I
Как это было давно и как я отчетливо вижу сквозь мутную полосу десятков лет это воскресное роковое утро, заливавшее ярким солнечным светом нашу ученическую комнату!
Нужно идти в церковь к обедне[1], и все чистятся, вынимают лучшее свое платье, причесываются и вообще принимают соответствующий празднику вид. Мой приятель Ермилыч с особенно торжественным видом открывает крышку своего заветного сундука, наклоняется над ним, чтобы достать что-то, – и в ужасе поднимает свое помертвевшее, бледное лицо. Что-то случилось, ужасное и непоправимое, что и меня заставляет невольно содрогнуться, потому что я знаю спокойный, выдержанный характер Ермилыча и знаю, что он из-за пустяков не побледнеет.
– Ермилыч, голубчик, что такое случилось?
Ко мне повертывается это бледное лицо, покрытое мелкими веснушками, серые глаза смотрят непонимающим, пустым взглядом, а искривленные конвульсией губы шепчут только одно слово:
– Сапоги…
Я наклоняюсь к сундуку Ермилыча и тоже проникаюсь ужасом.
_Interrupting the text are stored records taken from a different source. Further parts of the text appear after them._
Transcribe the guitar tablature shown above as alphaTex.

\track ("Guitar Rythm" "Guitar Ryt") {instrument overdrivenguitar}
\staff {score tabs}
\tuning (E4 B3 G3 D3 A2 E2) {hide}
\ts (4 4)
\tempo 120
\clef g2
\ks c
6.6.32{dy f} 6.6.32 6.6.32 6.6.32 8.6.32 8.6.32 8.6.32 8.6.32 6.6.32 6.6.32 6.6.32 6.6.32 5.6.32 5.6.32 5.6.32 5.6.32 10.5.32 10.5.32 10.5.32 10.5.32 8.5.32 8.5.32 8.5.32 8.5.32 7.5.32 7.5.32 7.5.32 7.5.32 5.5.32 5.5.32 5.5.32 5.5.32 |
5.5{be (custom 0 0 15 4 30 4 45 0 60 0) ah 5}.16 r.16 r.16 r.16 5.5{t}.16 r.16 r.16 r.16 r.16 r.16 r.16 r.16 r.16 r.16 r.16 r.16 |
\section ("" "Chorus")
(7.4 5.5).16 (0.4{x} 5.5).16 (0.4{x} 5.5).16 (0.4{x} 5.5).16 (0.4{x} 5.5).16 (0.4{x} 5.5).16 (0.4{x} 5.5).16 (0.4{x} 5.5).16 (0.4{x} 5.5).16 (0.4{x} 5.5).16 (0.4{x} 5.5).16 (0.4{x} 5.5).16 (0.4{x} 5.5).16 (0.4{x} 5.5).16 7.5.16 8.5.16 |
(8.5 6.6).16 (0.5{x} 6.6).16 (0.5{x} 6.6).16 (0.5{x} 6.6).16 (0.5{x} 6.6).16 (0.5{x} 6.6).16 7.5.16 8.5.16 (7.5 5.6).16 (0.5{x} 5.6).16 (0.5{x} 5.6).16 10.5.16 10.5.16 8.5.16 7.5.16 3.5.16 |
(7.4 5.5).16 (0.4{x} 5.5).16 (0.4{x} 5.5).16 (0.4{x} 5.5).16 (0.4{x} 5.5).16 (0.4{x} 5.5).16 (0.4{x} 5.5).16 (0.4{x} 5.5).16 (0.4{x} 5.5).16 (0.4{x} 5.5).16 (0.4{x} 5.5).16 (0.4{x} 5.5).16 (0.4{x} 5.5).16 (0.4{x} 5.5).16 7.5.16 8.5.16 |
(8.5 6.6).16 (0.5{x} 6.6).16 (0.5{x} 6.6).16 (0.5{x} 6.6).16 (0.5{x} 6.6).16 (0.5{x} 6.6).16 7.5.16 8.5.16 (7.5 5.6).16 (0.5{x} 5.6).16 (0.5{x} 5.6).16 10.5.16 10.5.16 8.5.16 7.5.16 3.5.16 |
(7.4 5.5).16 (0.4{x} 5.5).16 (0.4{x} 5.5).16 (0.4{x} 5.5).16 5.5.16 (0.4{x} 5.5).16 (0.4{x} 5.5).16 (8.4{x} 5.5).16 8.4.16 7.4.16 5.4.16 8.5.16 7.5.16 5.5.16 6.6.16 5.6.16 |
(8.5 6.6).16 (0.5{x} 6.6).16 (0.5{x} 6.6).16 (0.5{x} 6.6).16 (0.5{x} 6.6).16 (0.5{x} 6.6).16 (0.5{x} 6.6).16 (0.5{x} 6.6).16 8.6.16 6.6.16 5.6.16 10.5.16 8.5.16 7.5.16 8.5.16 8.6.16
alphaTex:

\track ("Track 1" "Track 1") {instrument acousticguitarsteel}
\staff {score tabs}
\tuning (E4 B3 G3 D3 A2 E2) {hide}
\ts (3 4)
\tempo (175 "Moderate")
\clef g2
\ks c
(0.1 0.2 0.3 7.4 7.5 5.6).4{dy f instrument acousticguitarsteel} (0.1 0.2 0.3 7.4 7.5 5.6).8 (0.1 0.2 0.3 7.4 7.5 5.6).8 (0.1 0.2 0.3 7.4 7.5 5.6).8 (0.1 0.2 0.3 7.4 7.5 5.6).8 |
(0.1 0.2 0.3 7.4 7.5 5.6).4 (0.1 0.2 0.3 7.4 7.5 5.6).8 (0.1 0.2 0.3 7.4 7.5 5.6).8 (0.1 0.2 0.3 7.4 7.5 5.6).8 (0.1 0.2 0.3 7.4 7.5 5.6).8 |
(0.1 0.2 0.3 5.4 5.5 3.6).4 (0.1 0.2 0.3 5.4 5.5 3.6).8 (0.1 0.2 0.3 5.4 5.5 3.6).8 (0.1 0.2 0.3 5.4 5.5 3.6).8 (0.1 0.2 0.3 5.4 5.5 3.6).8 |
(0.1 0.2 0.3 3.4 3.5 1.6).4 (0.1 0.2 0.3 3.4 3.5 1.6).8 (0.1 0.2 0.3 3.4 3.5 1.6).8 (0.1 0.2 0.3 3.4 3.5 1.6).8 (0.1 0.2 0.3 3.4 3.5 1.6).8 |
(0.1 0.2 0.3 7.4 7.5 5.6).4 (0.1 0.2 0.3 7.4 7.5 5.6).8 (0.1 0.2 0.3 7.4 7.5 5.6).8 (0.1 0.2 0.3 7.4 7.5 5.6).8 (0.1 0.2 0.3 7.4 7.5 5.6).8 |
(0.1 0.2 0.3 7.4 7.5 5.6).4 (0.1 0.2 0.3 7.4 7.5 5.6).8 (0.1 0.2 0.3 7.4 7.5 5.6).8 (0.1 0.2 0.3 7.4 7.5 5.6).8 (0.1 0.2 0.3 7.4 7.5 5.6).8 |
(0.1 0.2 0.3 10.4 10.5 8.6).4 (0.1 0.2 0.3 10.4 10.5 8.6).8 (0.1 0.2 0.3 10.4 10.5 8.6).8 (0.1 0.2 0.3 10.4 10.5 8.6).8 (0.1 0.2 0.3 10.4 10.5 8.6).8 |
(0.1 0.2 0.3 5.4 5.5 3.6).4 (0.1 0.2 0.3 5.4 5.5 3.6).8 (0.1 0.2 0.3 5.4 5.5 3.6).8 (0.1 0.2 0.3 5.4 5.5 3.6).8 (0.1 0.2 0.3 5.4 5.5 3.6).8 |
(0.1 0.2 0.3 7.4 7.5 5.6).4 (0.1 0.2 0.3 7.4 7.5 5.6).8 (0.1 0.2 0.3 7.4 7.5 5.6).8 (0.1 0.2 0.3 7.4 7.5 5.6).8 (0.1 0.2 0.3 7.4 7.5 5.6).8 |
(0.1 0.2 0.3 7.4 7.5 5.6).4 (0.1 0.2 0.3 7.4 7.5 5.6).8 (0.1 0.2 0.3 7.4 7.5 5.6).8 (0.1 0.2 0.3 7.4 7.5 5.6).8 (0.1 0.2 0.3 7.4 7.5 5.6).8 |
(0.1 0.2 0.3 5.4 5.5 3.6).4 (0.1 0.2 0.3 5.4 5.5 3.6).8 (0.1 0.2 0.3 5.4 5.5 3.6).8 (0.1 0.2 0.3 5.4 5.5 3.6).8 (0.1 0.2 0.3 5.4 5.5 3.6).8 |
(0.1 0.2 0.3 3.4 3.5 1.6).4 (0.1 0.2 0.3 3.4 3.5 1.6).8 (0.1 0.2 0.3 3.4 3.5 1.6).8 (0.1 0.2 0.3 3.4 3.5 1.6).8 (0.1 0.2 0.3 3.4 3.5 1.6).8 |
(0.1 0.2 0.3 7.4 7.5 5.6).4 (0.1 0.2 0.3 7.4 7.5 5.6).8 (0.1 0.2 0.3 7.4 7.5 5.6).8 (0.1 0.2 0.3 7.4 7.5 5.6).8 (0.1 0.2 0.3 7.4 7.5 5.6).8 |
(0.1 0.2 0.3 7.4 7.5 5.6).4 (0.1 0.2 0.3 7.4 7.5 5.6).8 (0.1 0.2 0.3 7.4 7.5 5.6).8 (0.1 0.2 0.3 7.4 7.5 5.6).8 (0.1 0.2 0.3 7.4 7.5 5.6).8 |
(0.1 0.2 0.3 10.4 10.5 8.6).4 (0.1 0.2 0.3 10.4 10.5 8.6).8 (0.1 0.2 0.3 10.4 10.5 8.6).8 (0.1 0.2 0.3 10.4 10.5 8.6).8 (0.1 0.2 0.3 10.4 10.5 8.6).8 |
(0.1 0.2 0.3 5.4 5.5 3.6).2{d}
Нужно сказать, что этот сундук представляет собой некоторое художественное целое благодаря царившему в нем порядку. Ермилыч был бедняк, и сундук для него являлся величайшим сокровищем. В нем были разложены в истинно художественном порядке все пожитки Ермилыча: белье, праздничный сюртучок, книги, тетрадки, коробочки с разными редкостями, таинственные свертки и опять коробочки, в которые домовитая бедность укладывала разный хлам. Самое видное место занимали в сундуке Ермилыча новенькие смазные сапоги – его гордость и слабость. Это были первые сапоги, которые Ермилыч мог чистить ваксой, примеривал, сдувал с них каждую пылинку, обтирал платком и надевал только по праздникам. Чтобы купить их, он целый год сколачивал деньги по копейкам и грошам, отказывая себе решительно во всем. Когда Ермилыч доставал их из своего сундука, его лицо светлело и делалось таким добрым. И вдруг… Нет, есть вещи, для описания которых просто недостает подходящих слов, как и в данном случае. Прошло больше тридцати лет, а я и сейчас отчетливо помню, как мне сделалось страшно: сапоги Ермилыча были налиты водой…
– Это устроил Фортунка! – невольно вырвалось у меня.
Ермилыч молчаливым движением подтвердил мое предположение. Конечно, Фортунка, и никто больше.
Нужно сказать, что наш старший по квартире, Введенский, имел две школьные клички: одна для обыкновенного обихода – Просвирня, а другая в исключительных случаях – Фортунка. Последняя кличка носила собирательный характер и давалась почему-то пухлым и толстым мальчикам, каким был и наш Введенский.
Когда квартира узнала историю с сапогами, то для всех сделалось ясно, что дни Фортунки сочтены, и все смотрели на него, как на человека обреченного. Хихикал и потирал руки один Александр Иваныч, раньше покровительствовавший ему. Самые маленькие школяры понимали, что Ермилыч будет мстить и что Фортунке несдобровать. Сознавал это и сам Фортунка, чувствовавший, что зарвался и что лихая шутка не пройдет ему даром. Одним словом, произошло целое событие, взволновавшее до дна наш маленький мирок. Все шептались по углам и с сожалением поглядывали на Фортунку, прикрывавшего свою трусость самым беспечным видом. Он даже отдувал свои жирные, мясистые щеки и вытягивал красные губы, как человек хорошо пообедавший.
– Ермилыч, ведь ты будешь ему мстить? – спрашивал я.
Ермилыч только улыбался своей больной улыбкой. В его характере была мстительная жилка. Иногда он выжидал целых полгода, чтобы расквитаться с врагом, и, подкараулив удобный случай, производил безжалостную расправу. Лично я очень любил Ермилыча, как хорошего товарища. Нас связывало и землячество, и сидение в одном классе, и та дополняющая разница характеров, которая служит основой школьной дружбы. Бывали, конечно, и недоразумения, тоже школьного характера. Один случай меня даже озадачил, и я никак не мог его понять. У меня был такой же сундук, как и у Ермилыча, и я, по его примеру, вел в нем строгий порядок, хотя и не мог достигнуть желанного совершенства. Между прочим, была у меня коробочка с разной дрянью: пуговицы, перья, карандаши, какие-то обломки и т. д. Сказывалось недавнее детство, утилизировавшее этот материал для своих детских целей. Сейчас этот хлам оставался только по традиции. Раз я разбирал эти сокровища на столе, а Ермилыч смотрел в качестве почтеннейшей публики.